Feeling nudge from Fishers, Fortville aims to attract more businesses

June 28, 2016
The big attraction at Broadway and Maple in Fortville is Sunrise Bakery (building at right), next to the town's only stoplight. (Image courtesy Google Maps)

The small town of Fortville in Hancock County is taking big steps to attract more business activity as residential development from nearby Fishers creeps closer to its borders.

With roughly 4,000 residents, Fortville sits six miles east of Marion County's northeast corner—past McCordsville on U.S. 36 and within minutes of Hamilton County.

The town for years has remained a blip on the map. But officials, like their brethren in neighboring McCordsville, suspect that’s about to change due to Fishers’ swelling population.

To help grease the wheels, Fortville is undertaking $6 million in infrastructure improvements and expanding its lone tax-increment financing district while creating another.

Municipalities establish TIFs to capture taxes from properties in areas identified for redevelopment. Property taxes from new development in a district go in a fund that is invested back into the district.

The Fortville Town Council last month agreed to expand the TIF district on the east side to encompass a one-mile stretch through the center of town along U.S. 36—known as Broadway Street within its borders.

“It’s ugly,” admitted Burns Gutzwiller, president of the town’s redevelopment commission. “Twenty-five thousand cars pass through every day on Broadway, but far less than 1,000 stay to do any business.”

One of the few draws along the thoroughfare is Sunrise Bakery, unless motorists stop for gas at the Huck’s or Speedway convenience stores.

Two blocks north of Broadway, however, on Main Street, the year-old FoxGardin Kitchen & Ale gastropub is attracting a lot of visitors, especially from the nearby Geist area, Gutzwiller said. Fortville officials hope to capitalize on the restaurant’s success by expanding the TIF to target a mix of restaurants and boutique shops.
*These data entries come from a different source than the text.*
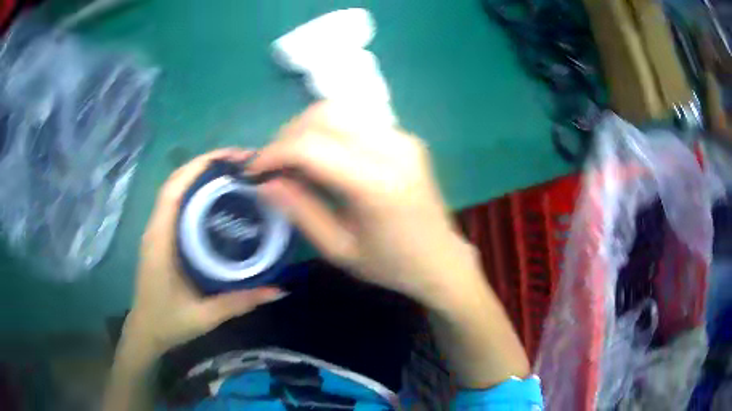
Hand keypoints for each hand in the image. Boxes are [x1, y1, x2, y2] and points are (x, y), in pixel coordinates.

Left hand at [126, 149, 283, 356]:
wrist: (146, 331)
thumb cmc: (168, 322)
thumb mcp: (205, 316)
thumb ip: (239, 302)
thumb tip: (278, 289)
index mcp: (160, 240)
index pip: (174, 189)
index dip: (200, 166)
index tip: (233, 158)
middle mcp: (156, 228)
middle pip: (176, 181)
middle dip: (206, 164)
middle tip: (243, 163)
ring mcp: (157, 230)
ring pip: (177, 190)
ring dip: (201, 175)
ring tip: (234, 173)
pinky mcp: (162, 237)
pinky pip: (178, 204)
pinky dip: (196, 191)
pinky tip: (218, 198)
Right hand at [249, 102, 484, 308]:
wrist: (442, 260)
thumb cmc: (391, 265)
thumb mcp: (338, 249)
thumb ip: (299, 210)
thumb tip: (264, 182)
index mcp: (377, 183)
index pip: (311, 146)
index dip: (273, 153)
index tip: (253, 171)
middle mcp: (393, 148)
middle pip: (324, 114)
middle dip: (287, 134)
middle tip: (271, 164)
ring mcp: (403, 137)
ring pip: (339, 110)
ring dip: (306, 128)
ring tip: (291, 159)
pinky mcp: (406, 137)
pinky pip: (356, 120)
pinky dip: (328, 130)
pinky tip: (321, 155)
Several properties along Broadway are for sale, which could make the area ripe for redevelop, Gutzwiller said. A lack of sidewalks along the stretch likely has contributed to the vacancies.
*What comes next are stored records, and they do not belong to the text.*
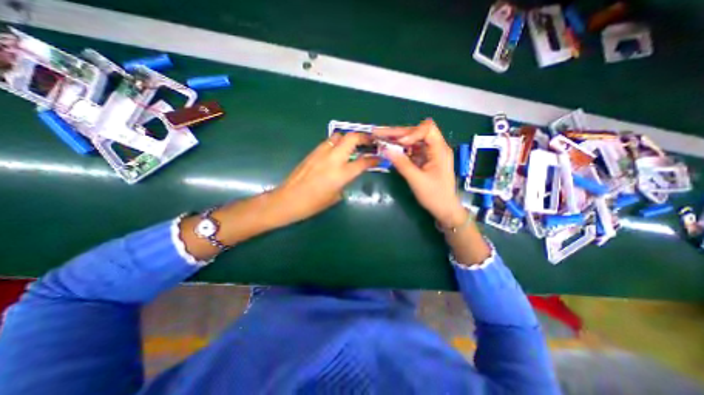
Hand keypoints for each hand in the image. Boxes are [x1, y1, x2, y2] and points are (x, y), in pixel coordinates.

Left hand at [267, 131, 379, 225]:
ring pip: (339, 136)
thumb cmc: (313, 204)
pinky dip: (336, 143)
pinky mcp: (312, 152)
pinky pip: (328, 142)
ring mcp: (321, 153)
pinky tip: (337, 151)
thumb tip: (347, 176)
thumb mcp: (334, 197)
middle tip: (370, 142)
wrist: (288, 200)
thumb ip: (344, 183)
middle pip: (352, 138)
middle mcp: (333, 159)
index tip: (380, 157)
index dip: (374, 159)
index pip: (363, 162)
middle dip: (364, 137)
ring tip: (353, 145)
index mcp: (341, 174)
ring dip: (349, 138)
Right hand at [374, 119, 466, 225]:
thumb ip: (401, 164)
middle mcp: (435, 148)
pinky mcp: (424, 160)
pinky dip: (400, 150)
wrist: (444, 209)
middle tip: (379, 133)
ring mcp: (429, 154)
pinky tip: (389, 150)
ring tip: (381, 139)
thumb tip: (385, 149)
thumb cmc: (435, 195)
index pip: (427, 129)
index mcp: (439, 150)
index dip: (411, 132)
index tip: (398, 142)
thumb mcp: (417, 180)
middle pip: (416, 132)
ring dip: (397, 140)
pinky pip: (411, 150)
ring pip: (412, 141)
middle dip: (398, 133)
But the $6 million in mostly state and federal money earmarked for infrastructure improvements will fund new sidewalks, landscaping, lighting and crosswalks in the area surrounding Main Street. A trail system that will connect to Mount Vernon High School to the south also is in the works.  

The new TIF district was approved by the council June 20 and extends south along Fortville Pike and County Road 200 West. Officials hope the district will lure more industrial and office users to the area. It’s the first new TIF the town has created since 2003. The original TIF houses seven businesses in an industrial park.

Fortville has been a one-stoplight town for several years. But that’s about to change, due to increasing traffic as Fishers housing developments inch closer.

Two of the largest are Ryland Homes’ 530-lot Vermillion community and the 350-home Steeplechase from Ryland and M/I Homes, both to the west of Fortville.

The existing stoplight at Maple and Broadway streets will be joined by another next year at 96th and Broadway streets and yet another slated to be installed in 2018 at North Madison (State Road 13) and Broadway streets.

The increased activity has Fortville Town Manager Joe Renner excited about the future.

“We hope for Fortville to be a destination someday,” he said, “not just a blip on the road.”